Marwan Alfaituri/via REUTERS

The catastrophic floods that hit Libya this week, and the damage and deaths that followed, are representative of an escalating feedback loop between conflict and climate change. Storm Daniel struck several Mediterranean countries, but the impact was by far the most severe in Libya, after two dams burst in the coastal city of Derna. At least 11,000 people were killed, and huge numbers remain missing.

The storm itself was likely made more powerful by above-average sea temperatures. But Libya’s long-running civil war created conditions for a much worse impact.

“The decade-long string of wars, political crises, and neglect of infrastructure in Libya meant that it was incredibly vulnerable to such a strong storm,” said Erin Sikorsky, director of the Center for Climate and Security, a think tank, and a former climate official in the U.S. National Intelligence Council.

While dictator Muammar Gaddafi was still in power, there was a mass exodus of scientists and engineers from the country that hollowed out its ability to prepare for or respond to disasters, said Essam Heggy, a hydrologist at the University of Southern California who was born and raised in Libya.

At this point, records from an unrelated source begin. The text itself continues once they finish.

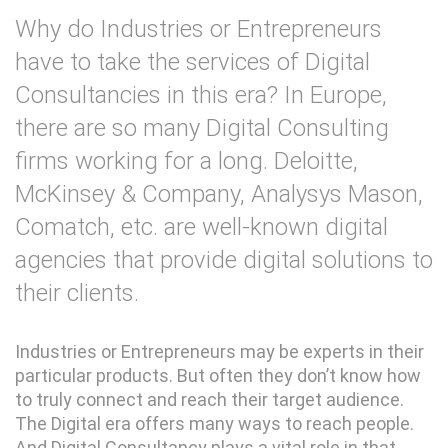
Why do Industries or Entrepreneurs
have to take the services of Digital
Consultancies in this era? In Europe,
there are so many Digital Consulting
firms working for a long. Deloitte,
McKinsey & Company, Analysys Mason,
Comatch, etc. are well-known digital
agencies that provide digital solutions to
their clients.
Industries or Entrepreneurs may be experts in their
particular products. But often they don’t know how
to truly connect and reach their target audience.
The Digital era offers many ways to reach people.
And Digital Consultancy plays a vital role in that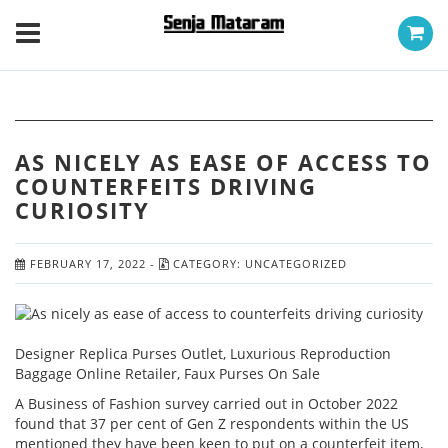
AS NICELY AS EASE OF ACCESS TO
COUNTERFEITS DRIVING
CURIOSITY
FEBRUARY 17, 2022
-
CATEGORY:
UNCATEGORIZED
Designer Replica Purses Outlet, Luxurious Reproduction
Baggage Online Retailer, Faux Purses On Sale
A Business of Fashion survey carried out in October 2022
found that 37 per cent of Gen Z respondents within the US
mentioned they have been keen to put on a counterfeit item,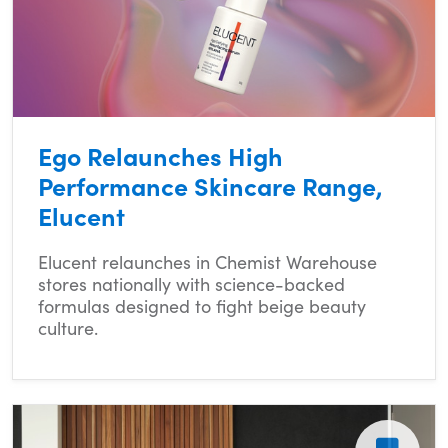
Ego Relaunches High
Performance Skincare Range,
Elucent
Elucent relaunches in Chemist Warehouse
stores nationally with science-backed
formulas designed to fight beige beauty
culture.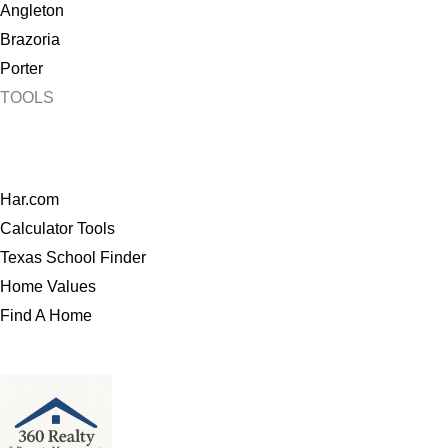
Angleton
Brazoria
Porter
TOOLS
Har.com
Calculator Tools
Texas School Finder
Home Values
Find A Home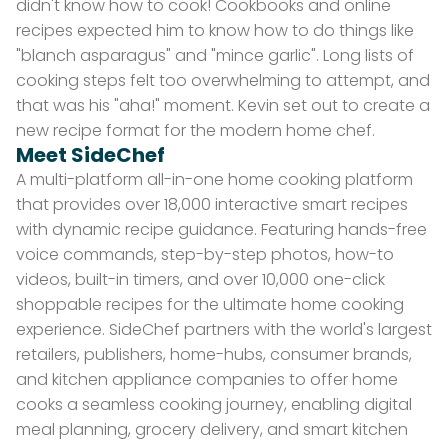
didn't know how to cook! Cookbooks and online
recipes expected him to know how to do things like
"blanch asparagus" and "mince garlic". Long lists of
cooking steps felt too overwhelming to attempt, and
that was his "aha!" moment. Kevin set out to create a
new recipe format for the modern home chef.
Meet SideChef
A multi-platform all-in-one home cooking platform
that provides over 18,000 interactive smart recipes
with dynamic recipe guidance. Featuring hands-free
voice commands, step-by-step photos, how-to
videos, built-in timers, and over 10,000 one-click
shoppable recipes for the ultimate home cooking
experience. SideChef partners with the world's largest
retailers, publishers, home-hubs, consumer brands,
and kitchen appliance companies to offer home
cooks a seamless cooking journey, enabling digital
meal planning, grocery delivery, and smart kitchen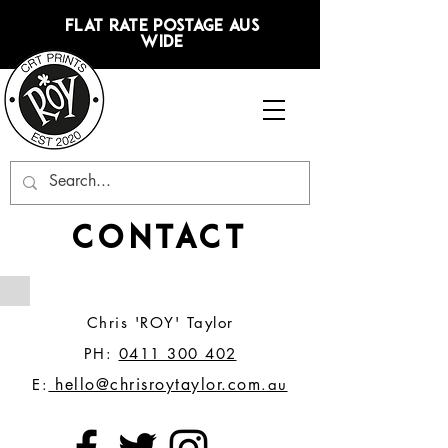
FLAT RATE POSTAGE AUS
WIDE
CONTACT
Chris 'ROY' Taylor
PH:
0411 300 402
hello@chrisroytaylor.com
E:
.au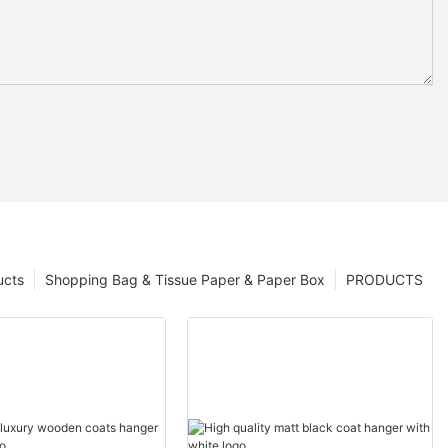
ucts
Shopping Bag & Tissue Paper & Paper Box
PRODUCTS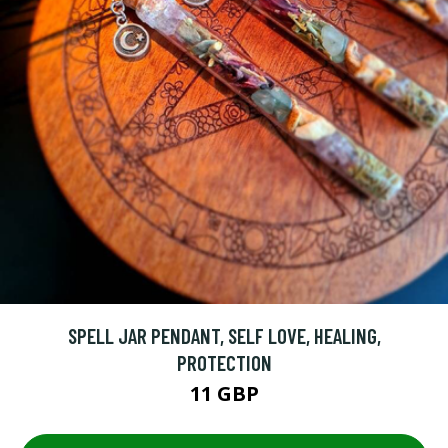
SPELL JAR PENDANT, SELF LOVE, HEALING,
PROTECTION
11 GBP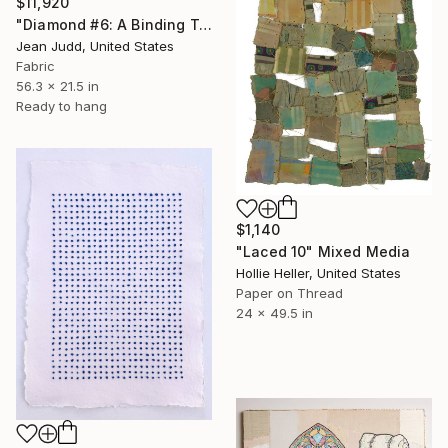
$11,920
"Diamond #6: A Binding Transformation" Mixed Media
Jean Judd, United States
Fabric
56.3 x 21.5 in
Ready to hang
$1,140
"Laced 10" Mixed Media
Hollie Heller, United States
Paper on Thread
24 x 49.5 in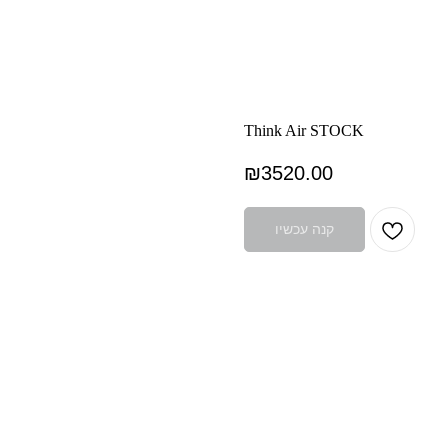
Think Air STOCK
₪
3520.00
קנה עכשיו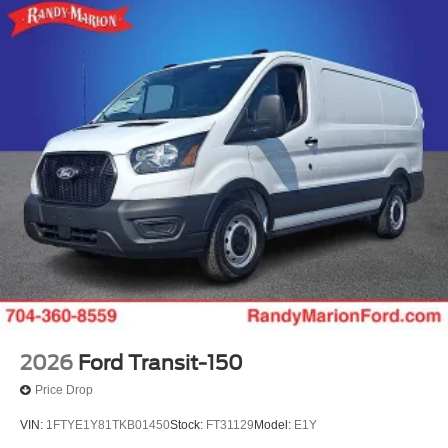
2026
Ford Transit-150
Price Drop
VIN:
1FTYE1Y81TKB01450
Stock:
FT31129
Model:
E1Y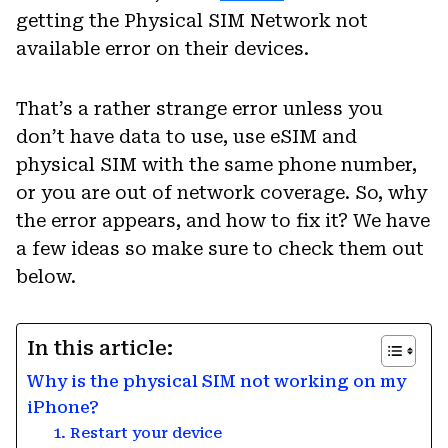
getting the Physical SIM Network not
available error on their devices.
That’s a rather strange error unless you
don’t have data to use, use eSIM and
physical SIM with the same phone number,
or you are out of network coverage. So, why
the error appears, and how to fix it? We have
a few ideas so make sure to check them out
below.
In this article:
Why is the physical SIM not working on my
iPhone?
1. Restart your device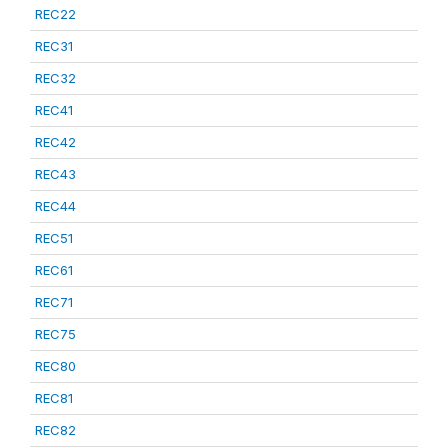
REC22
REC31
REC32
REC41
REC42
REC43
REC44
REC51
REC61
REC71
REC75
REC80
REC81
REC82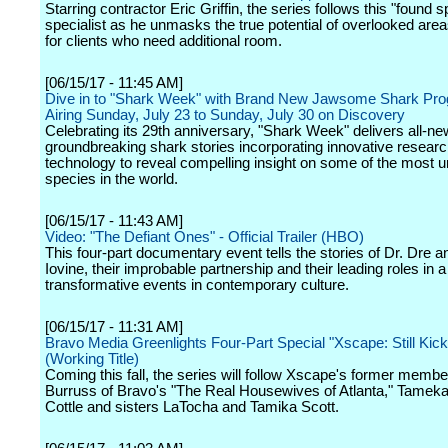
Starring contractor Eric Griffin, the series follows this "found 
specialist as he unmasks the true potential of overlooked are
for clients who need additional room.
[06/15/17 - 11:45 AM]
Dive in to "Shark Week" with Brand New Jawsome Shark Pr
Airing Sunday, July 23 to Sunday, July 30 on Discovery
Celebrating its 29th anniversary, "Shark Week" delivers all-ne
groundbreaking shark stories incorporating innovative resear
technology to reveal compelling insight on some of the most 
species in the world.
[06/15/17 - 11:43 AM]
Video: "The Defiant Ones" - Official Trailer (HBO)
This four-part documentary event tells the stories of Dr. Dre
Iovine, their improbable partnership and their leading roles in a
transformative events in contemporary culture.
[06/15/17 - 11:31 AM]
Bravo Media Greenlights Four-Part Special "Xscape: Still Kickin
(Working Title)
Coming this fall, the series will follow Xscape's former memb
Burruss of Bravo's "The Real Housewives of Atlanta," Tameka
Cottle and sisters LaTocha and Tamika Scott.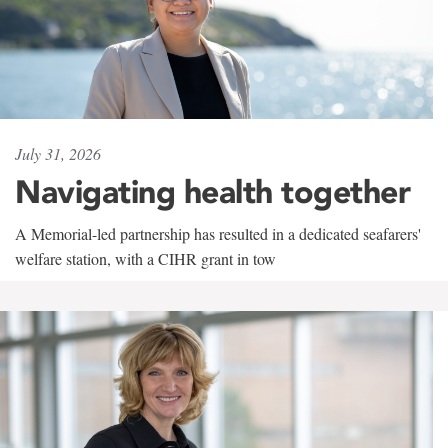
July 31, 2026
Navigating health together
A Memorial-led partnership has resulted in a dedicated seafarers'
welfare station, with a CIHR grant in tow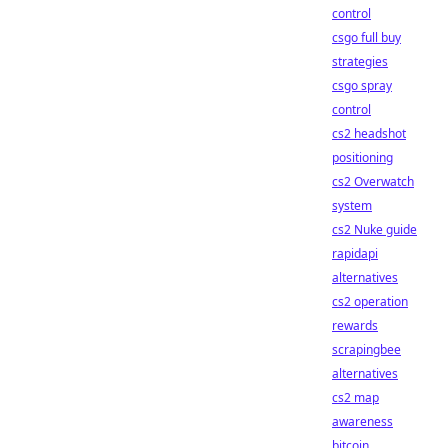
control
csgo full buy
strategies
csgo spray
control
cs2 headshot
positioning
cs2 Overwatch
system
cs2 Nuke guide
rapidapi
alternatives
cs2 operation
rewards
scrapingbee
alternatives
cs2 map
awareness
bitcoin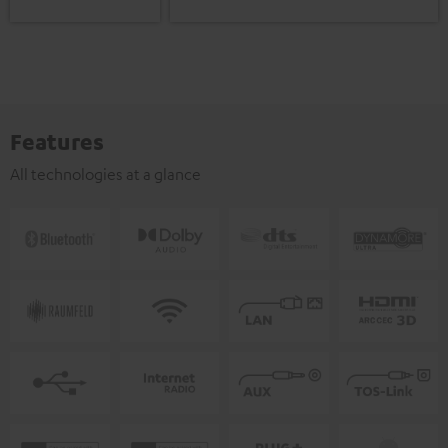
Features
All technologies at a glance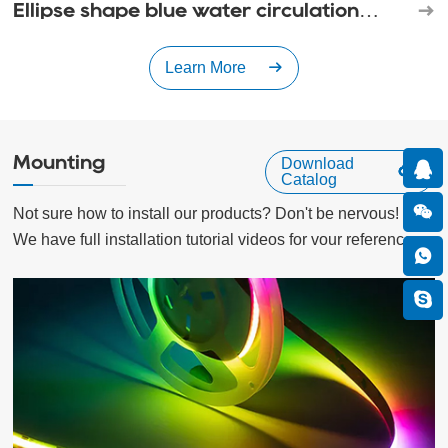
Ellipse shape blue water circulation
waterfall
Learn More
Mounting
Download
Catalog
Not sure how to install our products? Don't be nervous!

We have full installation tutorial videos for vour reference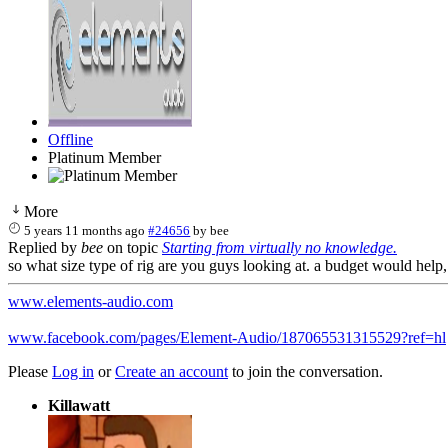
Offline
Platinum Member
More
5 years 11 months ago
#24656
by
bee
Replied by
bee
on topic
Starting from virtually no knowledge.
so what size type of rig are you guys looking at. a budget would he
www.elements-audio.com
www.facebook.com/pages/Element-Audio/187065531315529?ref=hl
Please
Log in
or
Create an account
to join the conversation.
Killawatt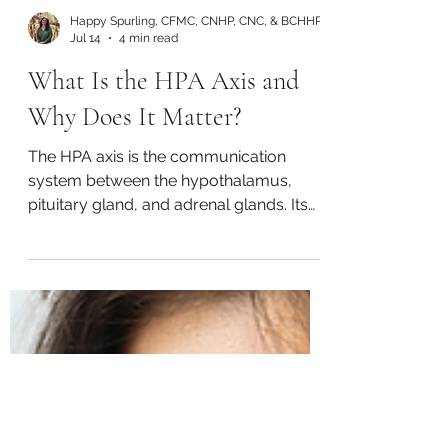
Happy Spurling, CFMC, CNHP, CNC, & BCHHP
Jul 14
4 min read
What Is the HPA Axis and
Why Does It Matter?
The HPA axis is the communication
system between the hypothalamus,
pituitary gland, and adrenal glands. Its
main purpose is to manage the body’s
stress response through the release of
cortisol and adrenaline. This system also
affects mood, digestion, reproductive
hormones, immune function, and
metabolism (Guy-Evans, 2025).
Prolonged or intense periods of stress
can lead to HPA axis dysfunction. When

“Those who remained are isolated in institutions that do not possess the minimum functionality to study or monitor these extreme events,” he said. “I’m saddened to observe that the international support for both sides of the civil war conflict significantly outweighs the support for scientists and rescuers to tackle this disaster.”

The aftermath of disasters — the devastated infrastructure, the torn families, the lost livelihoods — exacerbate the social and economic tensions that contributed to vulnerability in the first place.

“This tragedy underscores the fact that programs focused on peace-building, conflict resolution, and good governance are actually climate resilience investments,” Sikorsky said. “Standalone climate adaptation programs focused only on infrastructure or equipment will not succeed in countries like Libya going forward.”